Il lavoro di Enrico Genovesi mostra la profondità dei valori della piccola comunità di Nomadelfia: l’accoglienza, la fede, la sobrietà, la giustizia, la fratellanza, e fa riflettere sull’esistenza di possibili modelli di vita alternativi. Un progetto a lungo termine, tra i vincitori dell’edizione 2020 di Closer, che ora si sta trasformando in un libro e che può essere sostenuto prenotando una copia sulla piattaforma di Crowbooks
La vita delle persone all’interno di Nomadelfia si svolge principalmente in un’area di circa 4 km quadrati dove vengono portate avanti attività agricole e mansioni di varia natura, ma la loro relazione con il mondo esterno è continua ed avviene sotto vari aspetti.
Nomadelfia è stata fondata nel 1948 nell’ex campo di concentramento di Fossoli (MO) da don Zeno Saltini con lo scopo di dare un papà e una mamma ai bambini abbandonati. Dopo varie vicissitudini, il piccolo popolo che la compone si è stabilizzato vicino alla città di Grosseto. Un popolo comunitario con una sua Costituzione, che si basa sul Vangelo ed è estremamente dedito all’accoglienza. Il suo nome deriva dai termini greci nomos e adelphia, che significa: “Dove la fraternità è legge”.

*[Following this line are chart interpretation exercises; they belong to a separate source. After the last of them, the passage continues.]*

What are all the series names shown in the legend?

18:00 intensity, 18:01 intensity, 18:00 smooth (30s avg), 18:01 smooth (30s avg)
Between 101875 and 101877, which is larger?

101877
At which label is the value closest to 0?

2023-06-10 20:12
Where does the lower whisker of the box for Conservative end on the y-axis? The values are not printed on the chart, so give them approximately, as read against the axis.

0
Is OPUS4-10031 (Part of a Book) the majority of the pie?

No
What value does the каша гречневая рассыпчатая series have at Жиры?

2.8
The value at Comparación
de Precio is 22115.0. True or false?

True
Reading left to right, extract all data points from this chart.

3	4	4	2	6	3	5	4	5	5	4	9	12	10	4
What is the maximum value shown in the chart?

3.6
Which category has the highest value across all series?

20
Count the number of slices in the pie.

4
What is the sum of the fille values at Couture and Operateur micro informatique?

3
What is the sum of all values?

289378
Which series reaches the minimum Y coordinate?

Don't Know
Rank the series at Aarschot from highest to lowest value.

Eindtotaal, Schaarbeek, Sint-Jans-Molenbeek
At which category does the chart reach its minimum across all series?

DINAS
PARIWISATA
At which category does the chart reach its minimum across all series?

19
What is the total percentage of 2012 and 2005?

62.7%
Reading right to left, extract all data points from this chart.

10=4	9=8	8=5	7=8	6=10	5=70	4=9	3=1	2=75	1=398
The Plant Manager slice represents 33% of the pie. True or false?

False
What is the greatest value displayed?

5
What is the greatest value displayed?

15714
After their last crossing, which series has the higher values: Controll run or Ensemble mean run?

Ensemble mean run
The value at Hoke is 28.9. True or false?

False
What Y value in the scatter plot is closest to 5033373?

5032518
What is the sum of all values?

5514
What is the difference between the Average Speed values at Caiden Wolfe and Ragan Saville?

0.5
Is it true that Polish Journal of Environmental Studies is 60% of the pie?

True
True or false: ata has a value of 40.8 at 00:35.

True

Nomadelfia ha una sua storia, una sua cultura, una sua legge, un suo linguaggio, un suo costume di vita, una sua tradizione. È una popolazione con tutte le componenti: uomini, donne, sacerdoti, famiglie, figli.
Per lo Stato è un’associazione civile organizzata sotto forma di cooperativa di lavoro, per la Chiesa è una parrocchia e un’associazione privata tra fedeli. Attualmente conta circa 300 persone, 50 famiglie suddivise in 11 gruppi, di cui quasi la metà bambini e ragazzi, parte pulsante della comunità.
In Nomadelfia tutti i beni sono in comune. Le risorse economiche provengono dal lavoro, dai contributi assistenziali per i figli accolti, e dalla provvidenza, specialmente attraverso le attività di apostolato: stampa, spettacoli, incontri.